▶
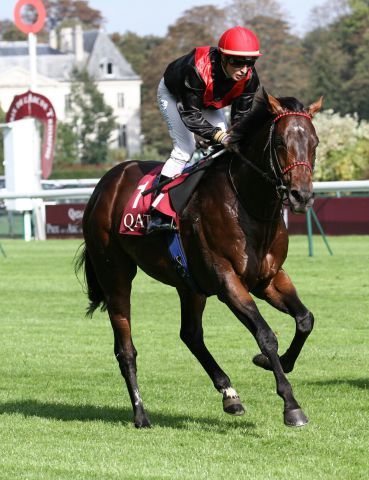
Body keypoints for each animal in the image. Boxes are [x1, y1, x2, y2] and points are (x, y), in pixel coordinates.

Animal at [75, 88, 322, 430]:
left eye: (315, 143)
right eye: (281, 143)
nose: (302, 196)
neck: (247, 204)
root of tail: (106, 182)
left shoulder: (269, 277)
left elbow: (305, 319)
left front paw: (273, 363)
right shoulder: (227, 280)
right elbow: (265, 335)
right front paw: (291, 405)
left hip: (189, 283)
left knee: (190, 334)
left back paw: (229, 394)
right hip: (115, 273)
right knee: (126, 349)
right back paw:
◀
▶
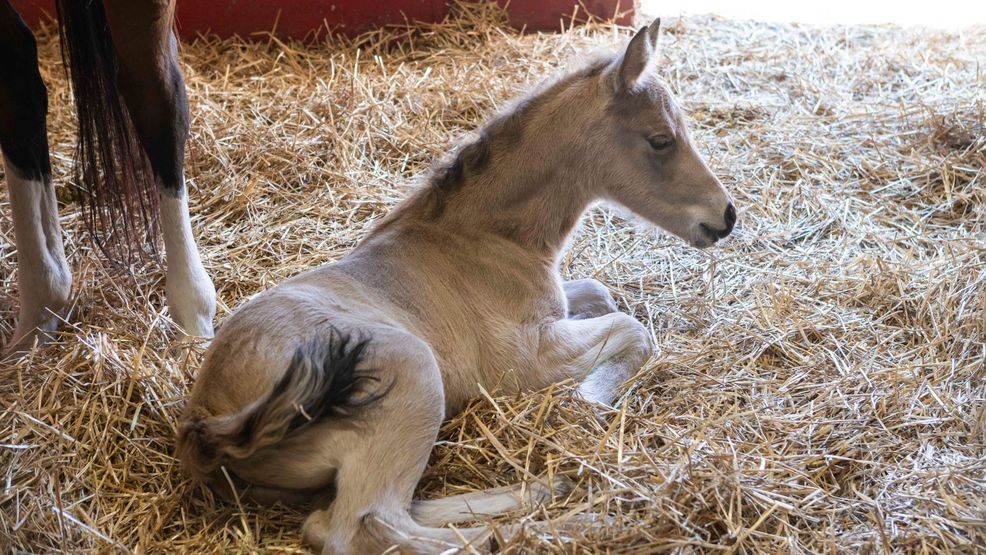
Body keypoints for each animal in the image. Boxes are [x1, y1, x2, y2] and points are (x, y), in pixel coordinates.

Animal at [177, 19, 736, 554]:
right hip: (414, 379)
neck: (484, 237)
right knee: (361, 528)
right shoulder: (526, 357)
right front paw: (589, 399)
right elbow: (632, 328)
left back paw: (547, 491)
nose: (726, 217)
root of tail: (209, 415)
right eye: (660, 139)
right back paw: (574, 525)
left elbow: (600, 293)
◀
▶
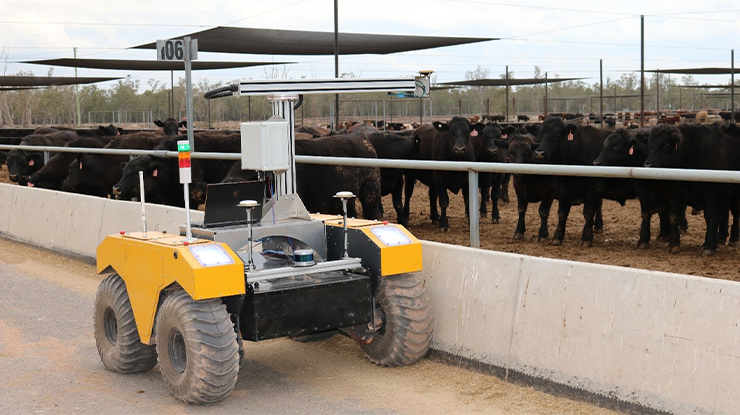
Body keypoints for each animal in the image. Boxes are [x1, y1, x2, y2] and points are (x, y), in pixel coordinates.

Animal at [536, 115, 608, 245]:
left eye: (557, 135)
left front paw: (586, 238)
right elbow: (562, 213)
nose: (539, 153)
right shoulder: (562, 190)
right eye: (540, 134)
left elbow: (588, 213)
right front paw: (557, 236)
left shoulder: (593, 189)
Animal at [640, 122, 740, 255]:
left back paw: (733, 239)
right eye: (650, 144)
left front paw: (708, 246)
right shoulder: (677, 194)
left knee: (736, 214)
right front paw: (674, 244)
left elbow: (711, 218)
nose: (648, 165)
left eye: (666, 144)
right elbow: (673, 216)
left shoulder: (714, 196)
◀
What you have to do: Going down the listing above, begin printing at the line with "left elbow: (588, 213)" and finish with the line with "left knee: (736, 214)", exactly as they appear.

Task output:
left elbow: (588, 213)
right front paw: (557, 236)
left shoulder: (593, 189)
Animal at [640, 122, 740, 255]:
left back paw: (733, 239)
right eye: (650, 144)
left front paw: (708, 246)
right shoulder: (677, 194)
left knee: (736, 214)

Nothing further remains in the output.